In context, chapter 1 is a Q & A session between the prophet and God. First, Habakkuk wonders why there’s so much violence and injustice in Judah and what God planned to do about it. God responds that the injustice issue was about to be resolved when Babylon would move through the area and practically devastate it. To this Habakkuk also cries foul for how could a just and holy God use such a corrupt and proud people to enact justice? The prophet finishes his tyrade and settles down to let God speak.
And He speaks in chapter 2. The thrust of His reply is that there are two types of people: the proud man with a crooked soul, and the just man who lives by faith (v. 4). The rest of the chapter highlights how the proud man (Babylon) lives, thus contrasting him with the man of faith. In the end this answers the prophet’s complaints because although God is using Babylon to accomplish His will, He certainly doesn’t approve of the nation’s sin. There will be a day when God will sit in judgment over the nations and right all wrongs, but that day will come in its own time (see v. 20, 14, and 3). Until then, Habakkuk, be a just man and live by faith.
The point? I began studying this little book last week, which is very ironic. It’s ironic because I began studying the prophet’s questions the same week my dad dies of cancer. I, like Habakkuk, could question God. If I believe God to be sovereign and totally in control, as well as being wholly just, why would he use cancer/my dad’s death to advance the kingdom of heaven and His will? Doesn’t that seem contradictory?

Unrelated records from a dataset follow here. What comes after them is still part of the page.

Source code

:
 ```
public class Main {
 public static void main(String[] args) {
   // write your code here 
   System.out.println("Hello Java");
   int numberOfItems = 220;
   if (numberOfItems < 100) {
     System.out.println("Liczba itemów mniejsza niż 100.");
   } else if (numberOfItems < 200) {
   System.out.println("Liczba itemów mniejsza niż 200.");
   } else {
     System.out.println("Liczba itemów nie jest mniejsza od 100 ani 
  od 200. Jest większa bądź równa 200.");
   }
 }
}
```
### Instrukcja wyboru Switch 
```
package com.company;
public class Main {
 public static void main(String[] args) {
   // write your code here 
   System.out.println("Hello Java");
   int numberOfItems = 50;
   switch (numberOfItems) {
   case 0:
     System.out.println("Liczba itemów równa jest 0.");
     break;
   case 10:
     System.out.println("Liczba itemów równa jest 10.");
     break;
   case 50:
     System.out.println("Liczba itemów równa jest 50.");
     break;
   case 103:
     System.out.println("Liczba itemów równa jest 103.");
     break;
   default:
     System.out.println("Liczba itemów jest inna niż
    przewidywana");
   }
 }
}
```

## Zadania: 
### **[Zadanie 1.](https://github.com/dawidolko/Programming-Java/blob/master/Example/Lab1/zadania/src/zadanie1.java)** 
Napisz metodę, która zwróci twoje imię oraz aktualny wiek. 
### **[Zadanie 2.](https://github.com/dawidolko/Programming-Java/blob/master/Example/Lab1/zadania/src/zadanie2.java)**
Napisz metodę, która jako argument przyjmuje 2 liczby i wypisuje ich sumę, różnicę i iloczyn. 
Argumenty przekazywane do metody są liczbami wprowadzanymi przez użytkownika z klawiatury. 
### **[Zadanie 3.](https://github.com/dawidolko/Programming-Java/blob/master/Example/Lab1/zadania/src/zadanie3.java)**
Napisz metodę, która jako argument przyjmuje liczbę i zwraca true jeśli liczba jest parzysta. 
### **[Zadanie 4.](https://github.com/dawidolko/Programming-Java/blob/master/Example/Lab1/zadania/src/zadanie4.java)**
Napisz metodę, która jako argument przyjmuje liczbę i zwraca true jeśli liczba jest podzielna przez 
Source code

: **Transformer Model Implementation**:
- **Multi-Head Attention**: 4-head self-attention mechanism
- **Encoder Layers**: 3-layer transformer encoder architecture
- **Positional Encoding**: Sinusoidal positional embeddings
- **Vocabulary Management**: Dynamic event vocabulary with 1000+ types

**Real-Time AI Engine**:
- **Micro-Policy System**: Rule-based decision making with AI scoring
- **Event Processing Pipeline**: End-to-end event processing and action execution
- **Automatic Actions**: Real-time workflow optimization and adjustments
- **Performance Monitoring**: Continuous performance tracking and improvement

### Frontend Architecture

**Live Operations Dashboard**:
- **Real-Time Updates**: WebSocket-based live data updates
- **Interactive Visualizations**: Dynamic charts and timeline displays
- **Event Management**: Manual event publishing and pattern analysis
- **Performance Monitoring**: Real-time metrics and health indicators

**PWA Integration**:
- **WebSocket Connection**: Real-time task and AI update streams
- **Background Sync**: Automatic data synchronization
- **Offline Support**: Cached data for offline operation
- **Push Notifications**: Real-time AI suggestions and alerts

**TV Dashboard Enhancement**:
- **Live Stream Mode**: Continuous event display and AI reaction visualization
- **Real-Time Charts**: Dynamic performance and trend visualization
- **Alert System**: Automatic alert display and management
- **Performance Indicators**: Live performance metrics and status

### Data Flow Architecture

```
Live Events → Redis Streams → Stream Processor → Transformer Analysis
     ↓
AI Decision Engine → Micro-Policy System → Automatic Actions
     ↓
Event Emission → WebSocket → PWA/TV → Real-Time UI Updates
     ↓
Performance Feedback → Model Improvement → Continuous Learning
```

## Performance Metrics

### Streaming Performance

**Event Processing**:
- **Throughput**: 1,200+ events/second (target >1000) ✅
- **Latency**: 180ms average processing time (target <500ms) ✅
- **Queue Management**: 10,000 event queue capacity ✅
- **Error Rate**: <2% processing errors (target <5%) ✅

But the same answer that was given centuries ago can be applied today to me. God certainly doesn’t approve of cancer and death, but there will come a day when He will right all wrongs, when His very presence will fill the earth like never before. Yet until that sweet day comes, no matter how many long hours of pain must come between, the just shall live by faith. I may not understand His will or His ways, but I can live by faith.
Is that unrealistic? I think not. A proud person cuts his own roads, makes his own shortcuts, relies on his own means. But a just person lives by faith, rests in God’s timing, walks on God’s road. I’d rather have that, and its subsequent comfort, than to be a proud man,living on the edge of a knife, questioning every single thing that God allows to happen to me in this life.